The cover arts alone would be a good enough reason to buy all the album's versions...

The following "Reaching for The Sky" develops the same highly dynamic pattern of the Overture, adding vocal contributions by all the band's members - Morse's one is perhaps my favourite one - on a new captivating theme and a (simply perfect) final guitar solo by Roine Stolt. I'm also fond of the rythm section's work on both tracks, but the likes of  Portnoy and Trewavas need no introduction. No doubt: this is true, quintessential, good old prog!

Friday, 30 April 2021

Solens Sirkulære Sang (Jordsjø, 2019)

Jordsjø are another fine example of symphonic prog made in Norway and with a folky twist... the way Scadinavians know so well. Håkon Oftung, the mind behind this band, is a skilled multi-instrumentalist and a talented songwriter, the latter being a quality not to be underestimated, if you ask me. This "Solens Sirkulære Sang" (meaning "The Sun's Circular Song"), taken from the band's fifth studio album "Nattfiolen" ("The Night Violin"), fully represents the colourful and varied palette of Jordsjø's musical world. 

This beautiful artwork is by Sindre Foss Skanke.

Tempo changes, loosely folk roots, a pastoral sound provided by Hammond, Mellotron and flute, beautiful guitars and a stunning grand finale too! The perfect blend of soft and dynamic moments in this song shows an accurate search for unexpected solutions and brilliant atmospheres and a special taste for unusual song patterns. The vintage sounds are never artificial, on the contrary they are so fresh and genuine that they add the final flavour to such a tasty delicacy.

Wednesday, 31 March 2021

Lies in The Sand (Raven Sad, 2011)

 Another Italian good band, but not what one usually labals as "Italan Prog". Raven Sad are an eclectic act, mostly into atmospheric sounds with beautiful guitar and keyboard solos. Space-rock, Psych Rock, yes, but with a strong emotional twist. They like down tempo songs, but they know how to rivet their listeners, even in long songs like this one, taken from their third album "Layers of Stratosphere". 

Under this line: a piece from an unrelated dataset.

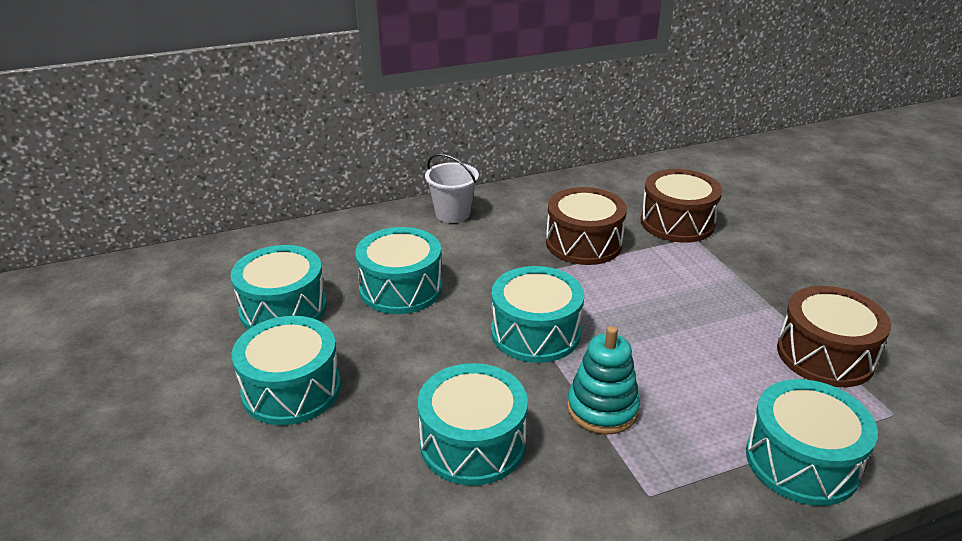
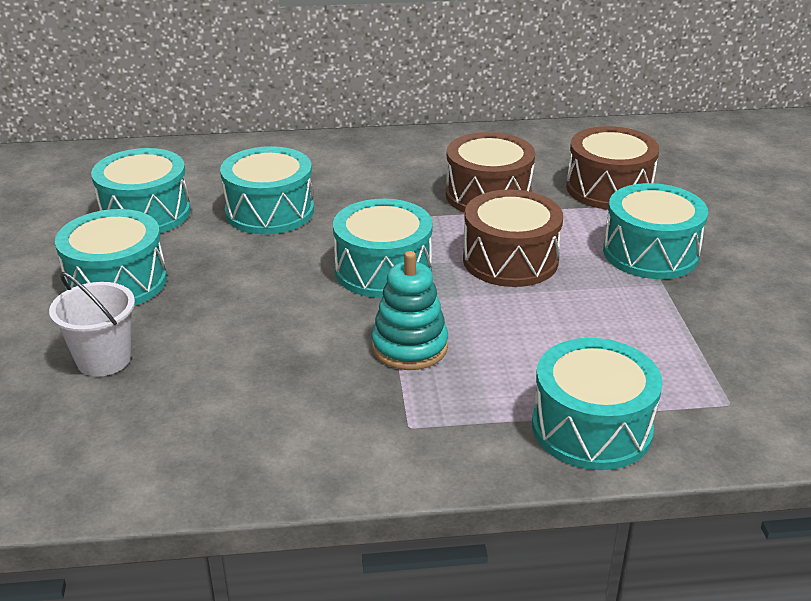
camera: 15 degrees right, 0 degrees up
turquoise drum [418,363,528,486] -> turquoise drum moved to [603,183,708,279]
white bucket [425,153,479,223] -> white bucket moved to [49,272,135,377]
brown drum [777,286,891,387] -> brown drum moved to [463,189,563,287]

You won't find a more spacey cover art!

Raven Sad master mood changes, something they usually achieve by alternating the  foreground instruments, especially Samuele Santanna's guitars and Fabrizio Trinci's keyboards. Each musical shift opens new perspectives and deeper landscapes, like turning stages. It's kind of discovering new worlds and the sci-fi inspiration of "Lies in The Sand" adds a space-opera dimension to the big picture.